In the House of Representatives, David Dreier (Republican, California) and Zoe Lofgren (Democrat, California) have introduced a bill that would up the quota to 200,000 for 2001, 2002 and 2003. But rather than exempting colleges and universities, the bill would set aside a certain number of visas for them, as well as for applicants educated to levels of Master or the equivalent. Both bills contain provisions for educating and training US workers.

The complication in all of this is a bill introduced by Representative Lamar Smith (Republican, Texas), which would put no limits on H-1B visas over the next three years. However, an aide says Smith insists that the bill be balanced and include some provisions that are good for US workers. Companies would need to show, for example, that the median wage of their US employees had increased over the previous year. There is also a $40,000 annual minimum wage requirement for H-1B workers, although colleges and universities would be exempted. In addition, the bill contains measures to protect against abuses of the system by so-called job shops set up solely to hire H-1B workers. Moreover, work experience would no longer be an acceptable substitute for a degree.

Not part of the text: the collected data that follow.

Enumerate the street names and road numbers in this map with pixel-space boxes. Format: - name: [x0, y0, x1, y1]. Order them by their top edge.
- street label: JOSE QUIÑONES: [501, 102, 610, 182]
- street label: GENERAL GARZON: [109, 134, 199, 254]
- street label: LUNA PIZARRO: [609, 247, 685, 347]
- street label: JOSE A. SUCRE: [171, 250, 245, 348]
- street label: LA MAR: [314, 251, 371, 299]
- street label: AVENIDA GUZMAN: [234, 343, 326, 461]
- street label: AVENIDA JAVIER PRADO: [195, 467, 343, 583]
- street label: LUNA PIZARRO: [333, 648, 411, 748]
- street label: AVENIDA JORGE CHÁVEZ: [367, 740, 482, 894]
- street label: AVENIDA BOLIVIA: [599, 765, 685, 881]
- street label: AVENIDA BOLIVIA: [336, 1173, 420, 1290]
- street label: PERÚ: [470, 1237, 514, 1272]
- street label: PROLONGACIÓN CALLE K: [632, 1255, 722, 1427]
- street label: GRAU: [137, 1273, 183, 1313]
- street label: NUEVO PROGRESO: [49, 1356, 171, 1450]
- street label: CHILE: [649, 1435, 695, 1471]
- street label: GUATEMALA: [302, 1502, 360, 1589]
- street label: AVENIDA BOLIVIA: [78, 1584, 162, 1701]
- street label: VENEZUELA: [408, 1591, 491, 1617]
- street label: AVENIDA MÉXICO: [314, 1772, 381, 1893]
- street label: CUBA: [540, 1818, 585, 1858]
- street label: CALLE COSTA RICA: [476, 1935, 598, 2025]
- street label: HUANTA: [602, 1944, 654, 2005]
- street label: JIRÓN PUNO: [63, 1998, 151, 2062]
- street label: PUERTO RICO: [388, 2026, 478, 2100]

“Even though on the face of it he [Smith] eliminates the cap altogether, all these other provisions would serve to restrict the usefulness of the programme,” says Jeanne Butterfield, executive director of the American Immigration Lawyers Association. “A $40,000 salary floor … may sound like a nice round number but it doesn't take into account the particularities of different pockets of the country where that might not be an appropriate equivalent wage.” Butterfield says the association supports the Hatch–Abraham and Dreier–Lofgren initiatives but she feels that Smith's bill is a “political ploy to try and undercut Dreier–Lofgren”. As this is a bipartisan effort, Republicans would be unable to claim total credit for it should it pass, she says.

Breaking the bottleneck

The Biotechnology Industry Organization (BIO), a trade association representing 920 of the estimated 1,300 US biotechnology companies, has also thrown its weight behind the Hatch–Abraham and Dreier–Lofgren bills. “The bottlenecks on personnel can be quite damaging,” says Chuck Ludlam, BIO's vice-president for government relations. According to the BIO, there are 153,000 people employed in the US biotech industry, about 10 per cent of whom have H-1B visas.

Robert Tjian, a professor of molecular and cell biology at the University of California, Berkeley, understands about the tight labour market. He co-founded the biotech company Tularik in San Francisco about 10 years ago, and says that Tularik “is constantly in the market to hire more chemists”.

Although the current policy debate about US immigration is focused almost entirely on highly skilled workers and the H-1B visa quota, there is a larger issue here, says Representative Smith's aide. When Congress began debating the H-1B issue again last year, Smith called it “the tip of the workforce iceberg”, referring to the mismatch between the skills of permanent immigrants admitted to the United States and the needs of the workforce. “The reason why we are spending so much time and energy on temporary, basically foreign guest worker visas, is that our legal immigration system is not meeting the nation's needs,” says Smith's aide. Today, 35 per cent of the almost one million legal immigrants admitted to the United States each year lack a high-school education, Smith's aide notes. At the same time, 90 per cent of new jobs require more than a high-school diploma.

“Historically in this country in times of economic success … people are willing to be quite generous in terms of immigration policy: in times of recession and hardship, that opinion turns around,” says Butterfield.

Few would argue that more needs to be done in education and training to encourage more Americans to go into computer sciences, engineering and other high-tech disciplines. But the high-tech industry argues that there are job vacancies that need filling today, and this is increasing pressure on Congress to ease restrictions on temporary foreign workers as a stop-gap measure. Although it may help with critical labour shortages in certain high-tech sectors, “it's a short-term fix for a long-term challenge”, says Senator Abraham's aide.